Top of GIVEN DATA
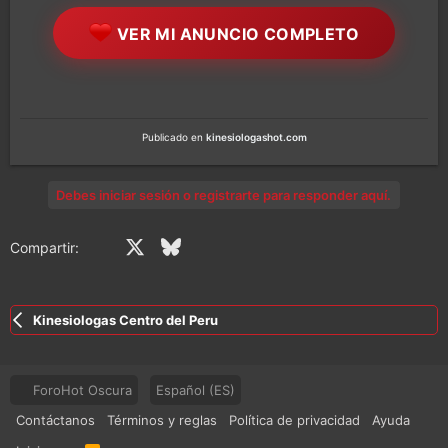
VER MI ANUNCIO COMPLETO
Publicado en
kinesiologashot.com
Debes iniciar sesión o registrarte para responder aquí.
Facebook
X (Twitter)
Bluesky
LinkedIn
Reddit
Pinterest
Tumblr
WhatsApp
Email
En
Compartir:
Kinesiologas Centro del Peru
ForoHot Oscura
Español (ES)
Contáctanos
Términos y reglas
Política de privacidad
Ayuda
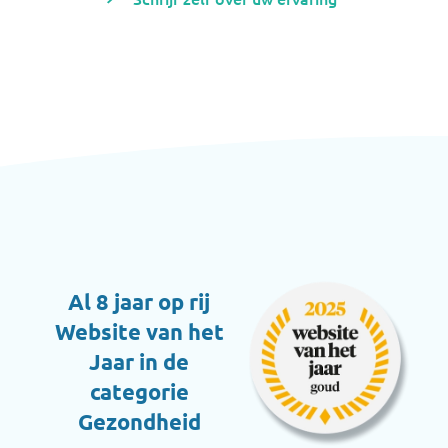
Al 8 jaar op rij
Website van het
Jaar in de
categorie
Gezondheid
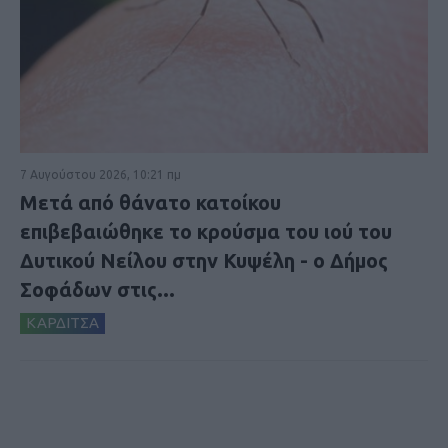
7 Αυγούστου 2026, 10:21 πμ
Μετά από θάνατο κατοίκου
επιβεβαιώθηκε το κρούσμα του ιού του
Δυτικού Νείλου στην Κυψέλη - ο Δήμος
Σοφάδων στις...
ΚΑΡΔΙΤΣΑ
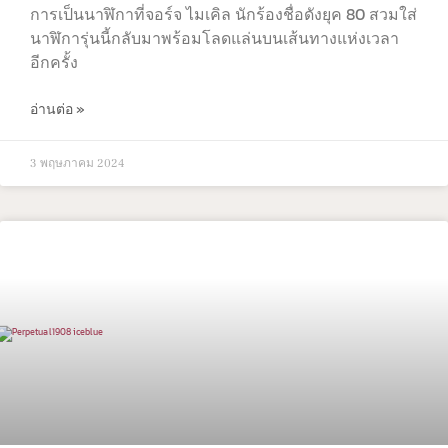
การเป็นนาฬิกาที่จอร์จ ไมเคิล นักร้องชื่อดังยุค 80 สวมใส่
นาฬิการุ่นนี้กลับมาพร้อมโลดแล่นบนเส้นทางแห่งเวลา
อีกครั้ง
อ่านต่อ »
3 พฤษภาคม 2024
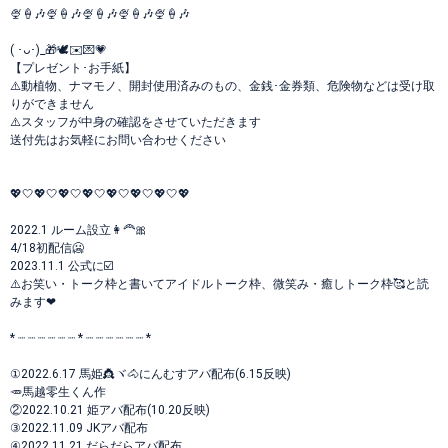
🍨‪🍦‬🎶🍨‪🍦‬🎶🍨‪🍦‬🎶🍨‪🍦‬🎶🍨‪🍦‬🎶
( ･ᴗ･)_🎁🕊✉️💌💗
【プレゼント･お手紙】
⚠️動植物、ナマモノ、開封使用済みのもの、金銭･金券類、危険物などは受け取
りができません
⚠️スタッフが中身の確認をさせていただきます
送付先はお気軽にお問い合わせください
💖🤍💖🤍💖🤍💖🤍💖🤍💖🤍💖🤍💖
2022.1 ルーム設立👩‍🦰🎀
4/18初配信🥶
2023.11.1 公式に☑️
⚠️お笑い・トーク枠と書いてアイドルトーク枠、微笑み・癒しトーク枠🥰と読
みます‪❤ ‪
* ┈ ┈ ┈ ┈ ┈ ┈ * ┈ ┈ ┈ ┈ ┈ ┈ *
①2022.6.17 馬姫👸ヾ🐴にんむすアバ配布(6.15反映)
🥕馬越零生くん作
②2022.10.21 姫アバ配布(10.20反映)
③2022.11.09 JKアバ配布
④2022.11.21 だらだらアバ配布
Bottom of GIVEN DATA
▶ WHAT THIS TASK INVOLVES:
Pull out every line of the data above that contains the word "sesión". Letter case must match.

▶ ANSWER SECTION:
Debes iniciar sesión o registrarte para responder aquí.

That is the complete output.